Punthuk Songo, Tempat Gerhana Bulan Bermula

Anak-anak yang lahir pada waktu tertentu dan wanita hamil dilarang keluar rumah jika terjadi gerhana, baik gerhana matahari maupun bulan.

oleh Edhie Prayitno Ige diperbarui 31 Jan 2018, 19:01 WIB
Diterbitkan 31 Jan 2018, 19:01 WIB
Punthuk Songo, Tempat Gerhana Bulan Bermula
Gardu peristirahatan di puncak Suralaya yang senantiasa diselimuti kabut. (Liputan6.com/Edhie Prayitno Ige)

Liputan6.com, Semarang - Gerhana bulan ataupun gerhana matahari adalah fenomena alam yang menawarkan kearifan lokal. Di Jawa Tengah, ada mitos yang kini mulai memudar, yakni bahwa gerhana bulan disebabkan karena Batara Kala mencaplok Bulan.

Inilah dongeng rakyat tentang dewa-dewi yang bermukim di kahyangan, puncak Gunung Suralaya, sebelah selatan Jawa Tengah.

Kisah diawali ketika Batara Guru mengundang semua dewa-dewi untuk minum air suci di Surga. Air ini dinamakan Tirta Kamandanu yang berarti "air abadi". Siapa pun yang meminumnya tidak akan pernah mati dan akan hidup selamanya.

Batara Kala adalah salah satu dewa yang berwajah raksasa. Meski wajahnya buruk, ia adalah putra Batara Guru dengan Dewi Uma. Ia tidak diundang karena dianggap jahat.

Budayawan Al Agus Supriyanto dari Semarang menuturkan bahwa perlakuan diskriminatif itulah yang menyebabkan Batara Kala marah. Inilah kisah awal mula terjadinya gerhana matahari dan gerhana bulan.

Meski tak diundang, Batara Kala diam-diam terbang ke Suralaya dan mencuri beberapa tetes air. Batara Surya (Dewa Matahari) dan Batara Candra (Dewa Bulan) mengetahuinya dan segera melaporkan ke Batara Guru. Batara Guru memerintahkan Batara Wisnu (Dewa Pemelihara Alam/Pelindung) untuk merebut kembali Tirta Kamandanu.

"Batara Kala diburu para dewa, menjadi musuh nomor satu. Wisnu menjadi panglima dengan membawa senjata cakra," kata Agus, Rabu (31/1/2018).

Tebing terjal pegunungan menoreh, salah satu penanda sulitnya mencapai puncak Suralaya sebelum dibangun anak tangga. (foto: Liputan6.com/edhie prayitno ige)

Perburuan memang berhasil, tapi terlambat. Batara Kala sudah terlanjur minum Tirta Amertasari. Batara Wisnu segera mengambil Cakra dan memanahnya dengan cakra itu. Celakanya, air keabadian itu baru sampai kerongkongan Batara Kala.

"Batara Kala tumbang. Tubuhnya jatuh ke Bumi dan berubah menjadi lesung. Namun karena kepalanya sudah terkena air keabadian itu, maka tetap melayang di angkasa," kata Agus.

Kepala Batara Kala itu ternyata menyimpan dendam. Dendam itu ia lampiaskan kepada Batara Surya (Dewa Matahari) dan Batara Candra (Dewa Bulan) yang memergoki saat mengambil Tirta Kamandanu.

....................

• _TUGAS 1_: Ringkas paragraf dalam teks tentang mitos gerhana yang dimulai dengan "Meski tak diundang, Batara Kala diam-diam terbang" menjadi daftar berpoin, dengan tetap memuat fakta utamanya.
• _TUGAS 2_:
Jawab pertanyaan berikut berdasarkan teks tentang mitos gerhana.
(a) Apa arti nama Tirta Kamandanu?
(b) Batara Kala adalah putra siapa?
(c) Tubuh Batara Kala berubah menjadi apa setelah jatuh ke Bumi?
• _TUGAS 3_: Kembalikan seluruh bagian teks tentang mitos gerhana dari "Budayawan Al Agus" hingga "(foto: Liputan6.com/edhie prayitno ige)" tanpa perubahan apa pun.
Data yang menyertai tidak dipakai di sini.

• _DATA_:

....................

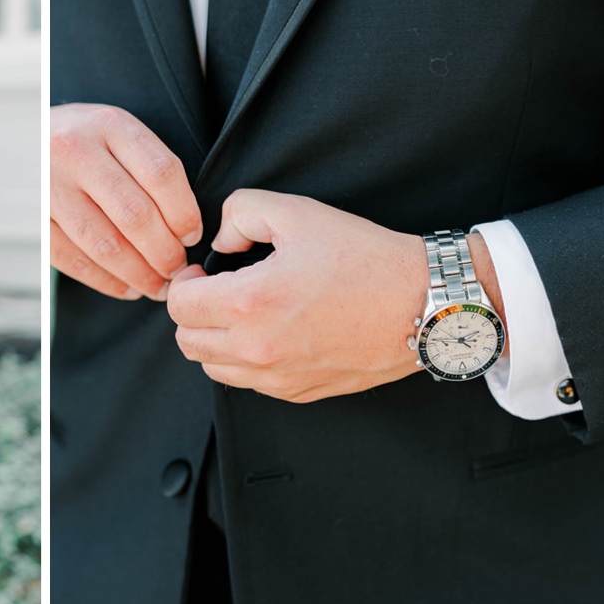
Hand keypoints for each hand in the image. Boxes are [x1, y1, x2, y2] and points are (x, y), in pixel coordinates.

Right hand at [50, 104, 201, 300]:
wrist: (22, 136)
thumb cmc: (83, 139)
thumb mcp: (117, 131)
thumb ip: (149, 167)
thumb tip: (184, 229)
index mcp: (110, 125)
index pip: (160, 174)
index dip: (184, 213)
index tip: (192, 236)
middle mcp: (76, 152)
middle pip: (135, 215)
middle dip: (165, 252)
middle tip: (177, 268)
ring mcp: (49, 186)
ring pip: (106, 245)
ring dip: (139, 274)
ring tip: (158, 286)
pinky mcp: (34, 218)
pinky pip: (74, 260)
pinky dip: (106, 282)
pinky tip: (127, 287)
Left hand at [166, 190, 502, 401]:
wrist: (424, 303)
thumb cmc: (365, 258)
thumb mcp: (297, 211)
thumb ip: (240, 213)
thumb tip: (221, 241)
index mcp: (251, 303)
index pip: (179, 304)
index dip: (184, 282)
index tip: (202, 272)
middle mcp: (258, 349)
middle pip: (187, 341)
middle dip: (193, 312)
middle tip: (217, 290)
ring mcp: (278, 377)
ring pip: (213, 368)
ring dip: (215, 339)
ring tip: (242, 312)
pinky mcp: (298, 392)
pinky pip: (248, 383)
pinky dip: (246, 360)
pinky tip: (270, 332)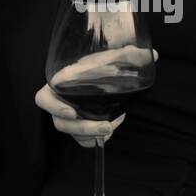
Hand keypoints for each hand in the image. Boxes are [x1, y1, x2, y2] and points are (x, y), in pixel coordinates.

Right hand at [34, 47, 157, 147]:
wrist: (99, 77)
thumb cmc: (96, 66)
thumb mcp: (108, 59)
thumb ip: (126, 55)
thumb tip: (153, 54)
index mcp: (60, 85)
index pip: (43, 99)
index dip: (54, 108)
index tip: (72, 112)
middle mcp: (60, 103)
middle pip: (61, 124)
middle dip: (84, 128)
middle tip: (106, 127)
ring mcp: (67, 118)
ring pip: (72, 134)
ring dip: (92, 134)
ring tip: (111, 127)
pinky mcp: (77, 128)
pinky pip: (81, 141)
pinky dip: (95, 139)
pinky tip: (109, 130)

....................

• _JAWABAN 1_:
- Batara Kala, yang tidak diundang, diam-diam terbang ke Suralaya dan mencuri beberapa tetes air.
- Batara Surya (Dewa Matahari) dan Batara Candra (Dewa Bulan) mengetahuinya lalu melapor kepada Batara Guru.
- Batara Guru memerintahkan Batara Wisnu (Dewa Pemelihara Alam/Pelindung) merebut kembali Tirta Kamandanu.

• _JAWABAN 2_:
(a) "Air abadi".
(b) Putra Batara Guru dengan Dewi Uma.
(c) Lesung.

• _JAWABAN 3_:
Budayawan Al Agus Supriyanto dari Semarang menuturkan bahwa perlakuan diskriminatif itulah yang menyebabkan Batara Kala marah. Inilah kisah awal mula terjadinya gerhana matahari dan gerhana bulan.

Meski tak diundang, Batara Kala diam-diam terbang ke Suralaya dan mencuri beberapa tetes air. Batara Surya (Dewa Matahari) dan Batara Candra (Dewa Bulan) mengetahuinya dan segera melaporkan ke Batara Guru. Batara Guru memerintahkan Batara Wisnu (Dewa Pemelihara Alam/Pelindung) untuk merebut kembali Tirta Kamandanu.

"Batara Kala diburu para dewa, menjadi musuh nomor satu. Wisnu menjadi panglima dengan membawa senjata cakra," kata Agus, Rabu (31/1/2018).

Tebing terjal pegunungan menoreh, salah satu penanda sulitnya mencapai puncak Suralaya sebelum dibangun anak tangga. (foto: Liputan6.com/edhie prayitno ige)